In fairness, it wasn’t entirely unexpected; we were just optimistic. Finding out wasn’t a problem- or perhaps I’m still digesting the news. Parkinson’s isn’t considered fatal, but now I have to acknowledge that my whole future must be constructed to revolve around my mother and finding her the right care. For someone who wants to spend her life travelling the world, it’s a weird feeling to have.
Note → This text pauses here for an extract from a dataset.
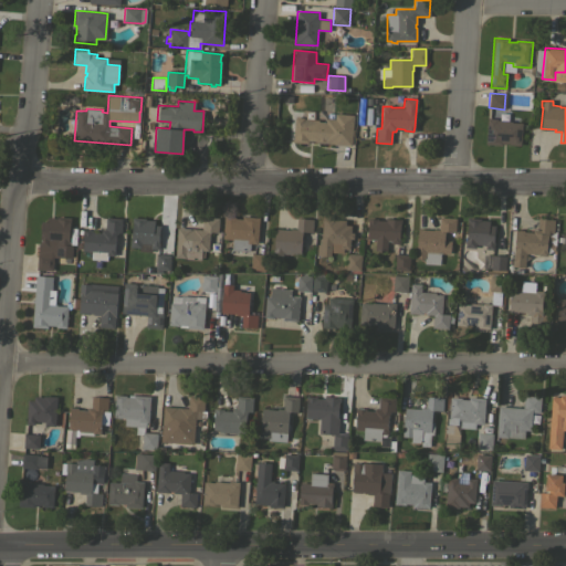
[(316,143),(316,142),(308,140),(307,143),(292,142),(294,117),(299,117),(297,118),(318,119),(317,122),(325,122),(325,118),(334,119),(335,114),(353,115),(353,129),(354,129),(353,144),(352,144),(350,145),(316,143)]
I’m not angry (yet). I’m not even upset (yet). But for some reason, I’m just disappointed. I’ve spent the huge majority of my life in one place, the same streets and same walls. I’ve seen neighbours come and go, promised to keep in touch when friends moved away; I’ve seen buildings knocked down to give way to new offices, sleek with futuristic glass panels and contemporary designs.

The thought of staying here for the rest of my life makes me nauseous.

Then, of course, there’s dealing with the illness itself. I’m a quick reader, and already I feel like I’ve scoured the internet for any information- research and theories, homoeopathy treatments and different types of medicine… With each story, I can’t help but superimpose Mum into them instead. To be honest, the more I read, the more terrified I get.

The thing about hereditary illnesses is that a diagnosis for one family member means a potential diagnosis for everyone else, too. In thirty years time, perhaps I will be going through the exact same thing my mother is experiencing now. Or maybe my brother will. Maybe my cousin’s baby, barely two years old, will have to decide how to best care for her mother as I am deciding now. Who knows?

That’s what I hate most about Parkinson’s- the unpredictability. Some people deteriorate quickly, some are able to live with it for decades. I can only pray that Mum is one of the latter.

*A single red tulip is generally used as symbol to represent Parkinson’s disease.